The recipe is from Epicurious.com.  It can be cut in half.  The whole recipe will make 2 challahs, or 6-8 bunnies and a nice challah.

    • 1/2 cup plus 2/3 cup warm water
    • 2 tablespoons dry yeast
    • 1 tablespoons plus 3/4 cup sugar
    • 5 large eggs
    • 3/4 cup vegetable oil
    • 1 teaspoon salt
    • 7 1/2 cups (about) all-purpose flour
    • 1 large egg yolk
    • 1 tablespoon water

PREPARATION

    1. Combine 1/2 cup warm water, yeast and 1 tablespoon sugar in large glass measuring cup and stir until yeast dissolves. Let yeast mixture stand at room temperature until foamy, about 10 minutes.
    2. In large bowl of heavy-duty mixer fitted with whisk attachment, beat 5 eggs until blended. Add oil, salt and 3/4 cup sugar and beat until pale yellow and slightly thickened, about 4 minutes. Beat in 2/3 cup warm water. Add yeast mixture and beat until blended. Remove whisk and fit mixer with dough hook. Add enough flour 1 cup at a time to form smooth dough, beating well after each addition. Beat on medium speed until smooth and elastic, about 5 minutes, adding flour by tablespoonfuls if sticky. Turn out onto floured surface and knead 2 minutes.
    3. Lightly oil large bowl. Add dough, turning to coat with oil.
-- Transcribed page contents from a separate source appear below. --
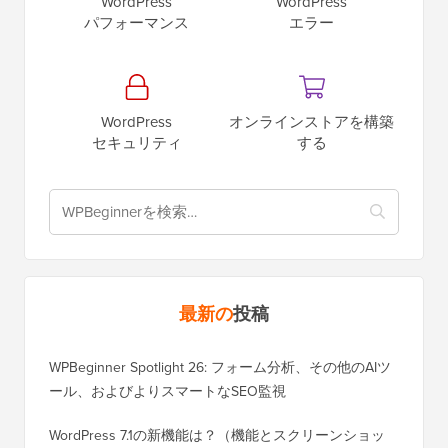
WordPress
WordPress
パフォーマンス
エラー
WordPress
オンラインストアを構築
セキュリティ
する
最新の
投稿
WPBeginner Spotlight 26: フォーム分析、その他のAIツ
ール、およびよりスマートなSEO監視
WordPress 7.1の新機能は？（機能とスクリーンショッ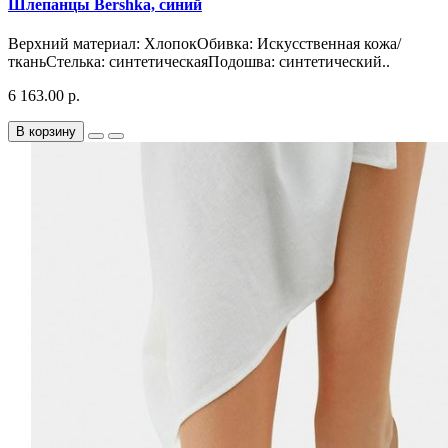
Шлепанцы Bershka, синий
Верхний материал: ХлопокОбивка: Искусственная кожа/
тканьСтелька: синтетическаяПодошва: синтетический..
6 163.00 р.
В корзину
Cover with plastic wrap, then with clean kitchen towel. Let dough rise in warm draft-free area until doubled in volume, about 1 hour.
    4. Punch down dough. Cover with plastic and clean kitchen towel and let rise 30 minutes.
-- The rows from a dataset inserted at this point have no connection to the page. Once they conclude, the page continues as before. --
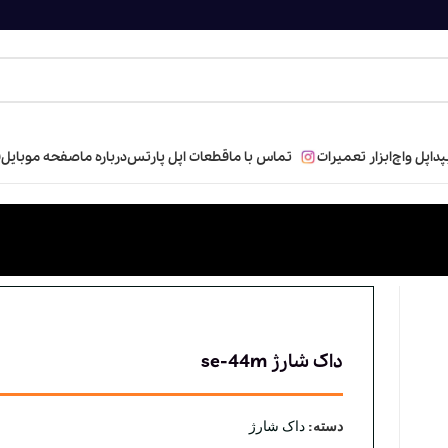
پد
اپل واچ
ابزار تعمیرات
تماس با ما
قطعات اپل پارتس
درباره ما
صفحه موبایل
ف
داک شارژ se-44m
دسته:
داک شارژ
    5. Line 2 large baking sheets with parchment and grease lightly.  Turn out dough onto lightly floured surface. Divide dough into 2 equal portions.
    6. For Challah Braid:  Divide one portion into 3 equal pieces. Roll each piece into 9-inch-long rope. Braid 3 ropes together; pinch ends together to seal.  Place on a baking sheet lined with parchment.
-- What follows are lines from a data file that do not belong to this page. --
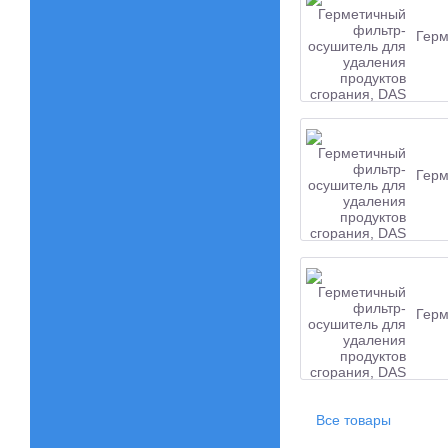
Герм
Герм
Герм
Все товары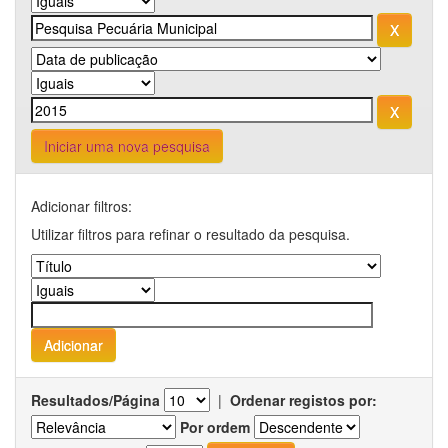
Iniciar uma nova pesquisa
Adicionar filtros:
Utilizar filtros para refinar o resultado da pesquisa.
Resultados/Página
|
Ordenar registos por:
Por ordem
    7. For Bunnies:  Divide one portion into 6-8 pieces, depending on how big you want your bunnies.  Roll each piece into a rope, then fold and twist about 2/3 of the way from the folded end.  This end is the body.  The loose ends become the head and ears.  You can plump up the face a little if you want, but don’t overthink it too much.  Just plop it down on a parchment-covered baking sheet and prod it a little bit into a bunny.
    8. Place baking sheets in a warm area and cover with a towel.  Let rise until almost doubled, about 30 minutes.
    9. Preheat oven to 400°F. Whisk yolk with 1 tablespoon water to blend, and brush dough with egg mixture.  Add little snipped bits of raisins for eyes.  Bake 10 minutes.  Reduce oven temperature to 350°F and bake until bread is golden brown and sounds hollow when tapped on bottom, about 35 minutes.  Transfer loaves to rack and cool completely. (Can be prepared 1 day ahead. Wrap tightly in plastic and store at room temperature.)
    10. ICING:  Mix 1 cup of confectioner’s sugar, 1 tablespoon of soft butter, 1-2 Tablespoons of milk, and a pinch of salt in a small bowl.   If you want more icing, double the amounts, and adjust as needed for consistency.  Pipe the crosses using a pastry bag or Ziploc with the corner snipped off.

Eat warm from the oven or keep stored in a Ziploc for a few days.  They refresh nicely with a few seconds in the microwave, although the icing will smear a little.  They look their best on Day One.